Partly for this reason doubters began to look elsewhere. In 1918 a schoolmaster from Gateshead, in northeast England, with the inescapably noteworthy name of J. Thomas Looney put the finishing touches to his life’s work, a book called Shakespeare Identified, in which he proved to his own satisfaction that the actual author of Shakespeare was the seventeenth Earl of Oxford, one Edward de Vere. It took him two years to find a publisher willing to publish the book under his own name. Looney steadfastly refused to adopt a pseudonym, arguing, perhaps just a touch desperately, that his name had nothing to do with insanity and was in fact pronounced loney. (Interestingly, Looney was not alone in having a mirthful surname. As Samuel Schoenbaum once noted with clear pleasure, other prominent anti-Stratfordians of the time included Sherwood E. Silliman and George M. Battey.)

Looney’s argument was built around the conviction that William Shakespeare lacked the worldliness and polish to write his own plays, and that they must therefore have come from someone of broader learning and greater experience: an aristocrat in all likelihood. Oxford, it may be said, had certain things in his favor as a candidate: He was clever and had some standing as a poet and playwright (though none of his plays survives, and none of his poetry indicates actual greatness-certainly not Shakespearean greatness); he was well traveled and spoke Italian, and he moved in the right circles to understand courtly matters. He was much admired by Queen Elizabeth, who, it was said, “delighteth…in his personage and his dancing and valiantness,” and one of his daughters was engaged for a time to Southampton, the dedicatee of Shakespeare’s two long poems. His connections, without question, were impeccable.

But Oxford also had shortcomings that seem not to sit well with the compassionate, steady, calm, wise voice that speaks so reliably and seductively from Shakespeare’s plays. He was arrogant, petulant, and spoiled, irresponsible with money, sexually dissolute, widely disliked, and given to outbursts of deeply unsettling violence. At the age of seventeen, he murdered a household servant in a fury (but escaped punishment after a pliant jury was persuaded to rule that the servant had run onto his sword). Nothing in his behavior, at any point in his life, indicated the least gift for compassion, empathy, or generosity of spirit-or indeed the commitment to hard work that would have allowed him to write more than three dozen plays anonymously, in addition to the work under his own name, while remaining actively engaged at court.

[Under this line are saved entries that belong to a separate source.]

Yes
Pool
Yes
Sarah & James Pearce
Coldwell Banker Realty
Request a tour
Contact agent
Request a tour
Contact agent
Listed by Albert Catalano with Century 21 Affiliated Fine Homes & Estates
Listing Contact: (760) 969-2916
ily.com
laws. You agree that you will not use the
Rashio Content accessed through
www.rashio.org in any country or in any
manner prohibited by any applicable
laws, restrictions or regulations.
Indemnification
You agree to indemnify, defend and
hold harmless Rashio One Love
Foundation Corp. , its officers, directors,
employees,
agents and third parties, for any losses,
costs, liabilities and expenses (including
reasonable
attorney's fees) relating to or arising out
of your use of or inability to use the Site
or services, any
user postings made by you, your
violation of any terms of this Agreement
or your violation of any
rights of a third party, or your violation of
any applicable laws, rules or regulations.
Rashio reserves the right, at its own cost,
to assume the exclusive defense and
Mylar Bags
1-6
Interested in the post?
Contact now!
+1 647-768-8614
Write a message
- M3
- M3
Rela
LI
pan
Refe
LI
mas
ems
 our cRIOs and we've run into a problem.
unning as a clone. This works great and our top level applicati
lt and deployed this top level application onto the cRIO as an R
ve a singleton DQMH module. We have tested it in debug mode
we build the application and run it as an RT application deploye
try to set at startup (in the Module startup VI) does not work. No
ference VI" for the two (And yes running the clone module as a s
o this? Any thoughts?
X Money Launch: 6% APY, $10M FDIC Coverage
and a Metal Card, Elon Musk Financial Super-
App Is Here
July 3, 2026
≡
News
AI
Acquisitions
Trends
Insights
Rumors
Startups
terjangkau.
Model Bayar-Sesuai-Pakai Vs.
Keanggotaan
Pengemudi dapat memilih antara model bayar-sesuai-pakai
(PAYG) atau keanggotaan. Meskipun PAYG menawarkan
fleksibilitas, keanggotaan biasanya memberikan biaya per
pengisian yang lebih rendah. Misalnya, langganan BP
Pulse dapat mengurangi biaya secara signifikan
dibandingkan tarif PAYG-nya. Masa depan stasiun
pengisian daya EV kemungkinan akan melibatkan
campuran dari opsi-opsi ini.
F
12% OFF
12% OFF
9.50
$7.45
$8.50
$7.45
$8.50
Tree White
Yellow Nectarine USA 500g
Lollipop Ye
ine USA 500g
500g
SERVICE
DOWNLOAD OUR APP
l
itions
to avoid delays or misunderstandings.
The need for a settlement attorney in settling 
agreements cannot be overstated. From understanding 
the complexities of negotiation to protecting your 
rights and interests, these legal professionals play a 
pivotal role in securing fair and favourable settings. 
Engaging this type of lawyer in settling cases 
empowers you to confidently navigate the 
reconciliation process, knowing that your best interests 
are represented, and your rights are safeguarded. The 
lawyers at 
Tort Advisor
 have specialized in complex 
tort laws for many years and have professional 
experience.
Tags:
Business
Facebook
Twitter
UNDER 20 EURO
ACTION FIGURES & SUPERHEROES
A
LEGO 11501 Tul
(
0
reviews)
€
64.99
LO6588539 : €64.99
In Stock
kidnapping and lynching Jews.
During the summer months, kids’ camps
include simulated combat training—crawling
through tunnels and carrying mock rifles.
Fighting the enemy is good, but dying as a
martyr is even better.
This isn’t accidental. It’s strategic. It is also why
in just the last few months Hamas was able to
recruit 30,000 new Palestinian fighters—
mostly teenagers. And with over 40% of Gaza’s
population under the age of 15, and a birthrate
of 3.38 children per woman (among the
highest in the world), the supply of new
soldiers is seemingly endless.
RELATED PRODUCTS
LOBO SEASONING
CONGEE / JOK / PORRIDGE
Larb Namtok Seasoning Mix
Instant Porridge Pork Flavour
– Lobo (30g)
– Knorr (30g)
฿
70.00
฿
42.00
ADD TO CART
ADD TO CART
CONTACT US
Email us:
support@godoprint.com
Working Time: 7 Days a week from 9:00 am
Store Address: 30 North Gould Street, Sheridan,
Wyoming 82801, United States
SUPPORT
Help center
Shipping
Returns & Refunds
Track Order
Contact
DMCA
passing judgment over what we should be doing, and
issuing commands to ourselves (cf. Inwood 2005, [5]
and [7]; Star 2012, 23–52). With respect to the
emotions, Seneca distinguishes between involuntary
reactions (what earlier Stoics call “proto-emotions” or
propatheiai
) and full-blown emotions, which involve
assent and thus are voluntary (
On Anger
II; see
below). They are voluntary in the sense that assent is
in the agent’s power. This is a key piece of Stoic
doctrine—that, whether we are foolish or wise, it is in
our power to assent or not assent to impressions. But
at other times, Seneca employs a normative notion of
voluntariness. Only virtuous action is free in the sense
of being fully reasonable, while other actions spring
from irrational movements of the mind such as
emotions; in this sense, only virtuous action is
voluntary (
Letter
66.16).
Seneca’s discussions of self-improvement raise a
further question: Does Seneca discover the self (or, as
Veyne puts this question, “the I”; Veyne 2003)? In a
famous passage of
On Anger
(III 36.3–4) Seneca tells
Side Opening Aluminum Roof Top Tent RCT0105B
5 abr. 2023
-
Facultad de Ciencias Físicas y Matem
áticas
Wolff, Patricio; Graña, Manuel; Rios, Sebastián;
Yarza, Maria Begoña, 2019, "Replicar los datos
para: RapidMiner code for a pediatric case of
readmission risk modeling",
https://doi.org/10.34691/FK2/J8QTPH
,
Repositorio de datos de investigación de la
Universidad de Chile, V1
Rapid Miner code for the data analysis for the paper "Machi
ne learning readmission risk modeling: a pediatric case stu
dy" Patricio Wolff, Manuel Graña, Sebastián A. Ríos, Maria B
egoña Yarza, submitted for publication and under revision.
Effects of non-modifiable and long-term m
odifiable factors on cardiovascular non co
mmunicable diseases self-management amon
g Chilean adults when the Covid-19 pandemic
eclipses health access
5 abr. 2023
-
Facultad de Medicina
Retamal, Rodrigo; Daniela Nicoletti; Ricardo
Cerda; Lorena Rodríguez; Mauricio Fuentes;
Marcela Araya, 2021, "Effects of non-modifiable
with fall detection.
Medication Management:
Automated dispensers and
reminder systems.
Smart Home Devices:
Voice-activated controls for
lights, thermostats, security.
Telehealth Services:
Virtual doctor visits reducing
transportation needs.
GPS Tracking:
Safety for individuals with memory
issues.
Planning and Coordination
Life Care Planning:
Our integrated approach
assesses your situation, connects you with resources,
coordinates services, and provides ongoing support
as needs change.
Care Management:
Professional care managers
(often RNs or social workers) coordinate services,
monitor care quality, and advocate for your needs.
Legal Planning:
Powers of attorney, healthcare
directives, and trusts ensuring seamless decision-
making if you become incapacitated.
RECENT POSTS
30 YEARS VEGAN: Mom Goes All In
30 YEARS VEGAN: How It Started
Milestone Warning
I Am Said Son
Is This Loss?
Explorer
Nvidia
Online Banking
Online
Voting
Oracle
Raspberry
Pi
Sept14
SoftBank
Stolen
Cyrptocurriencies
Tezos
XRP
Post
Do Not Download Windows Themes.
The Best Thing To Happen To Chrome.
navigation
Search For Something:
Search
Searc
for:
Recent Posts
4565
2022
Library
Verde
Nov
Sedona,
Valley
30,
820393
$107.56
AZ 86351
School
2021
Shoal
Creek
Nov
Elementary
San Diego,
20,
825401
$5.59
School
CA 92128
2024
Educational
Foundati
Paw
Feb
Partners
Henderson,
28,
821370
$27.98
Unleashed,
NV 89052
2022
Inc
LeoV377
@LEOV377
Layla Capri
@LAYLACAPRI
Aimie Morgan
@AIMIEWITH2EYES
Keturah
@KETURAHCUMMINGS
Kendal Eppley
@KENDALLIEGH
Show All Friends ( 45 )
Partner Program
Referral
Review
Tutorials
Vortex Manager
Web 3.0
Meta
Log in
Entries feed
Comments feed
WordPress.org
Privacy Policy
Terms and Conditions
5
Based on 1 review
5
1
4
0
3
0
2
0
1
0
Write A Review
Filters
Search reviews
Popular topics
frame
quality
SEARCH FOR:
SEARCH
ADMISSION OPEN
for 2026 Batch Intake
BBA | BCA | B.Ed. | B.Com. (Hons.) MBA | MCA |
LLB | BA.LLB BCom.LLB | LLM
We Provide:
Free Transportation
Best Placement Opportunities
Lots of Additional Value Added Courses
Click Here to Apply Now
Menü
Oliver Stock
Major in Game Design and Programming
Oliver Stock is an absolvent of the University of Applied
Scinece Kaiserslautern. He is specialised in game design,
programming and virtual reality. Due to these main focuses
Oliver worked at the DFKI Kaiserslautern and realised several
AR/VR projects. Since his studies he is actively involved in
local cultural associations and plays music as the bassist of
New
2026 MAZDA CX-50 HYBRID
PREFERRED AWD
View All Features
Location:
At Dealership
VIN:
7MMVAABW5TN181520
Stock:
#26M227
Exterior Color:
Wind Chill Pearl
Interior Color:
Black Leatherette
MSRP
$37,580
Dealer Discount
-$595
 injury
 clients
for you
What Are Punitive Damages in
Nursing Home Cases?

Looney never produced evidence to explain why Oxford -a man of boundless vanity-would seek to hide his identity. Why would he be happy to give the world some unremembered plays and middling poems under his own name, but then retreat into anonymity as he developed, in middle age, a fantastic genius? All Looney would say on the matter was: “That, however, is his business, not ours.” Actually, if we are to believe in Oxford, it is entirely our business. It has to be.

The problems with Oxford don’t end quite there. There is the matter of the dedications to his two narrative poems. At the time of Venus and Adonis, Oxford was forty-four years old and a senior earl to Southampton, who was still a downy youth. The sycophantic tone of the dedication, with its apology for choosing “so strong a prop for so weak a burden” and its promise to “take advantage of all idle hours till I have honoured you with some graver labour,” is hardly the voice one would expect to find from a senior aristocrat, particularly one as proud as Oxford, to a junior one. There is also the unanswered question of why Oxford, patron of his own acting company, the Earl of Oxford’s Men, would write his best work for the Lord Chamberlain’s Men, a competing troupe. Then, too, there is the problem of explaining away the many textual references that point to William Shakespeare’s authorship-the pun on Anne Hathaway’s name in the sonnets, for example. Oxford was a sophisticated dissembler indeed if he embedded punning references to the wife of his front man in his work.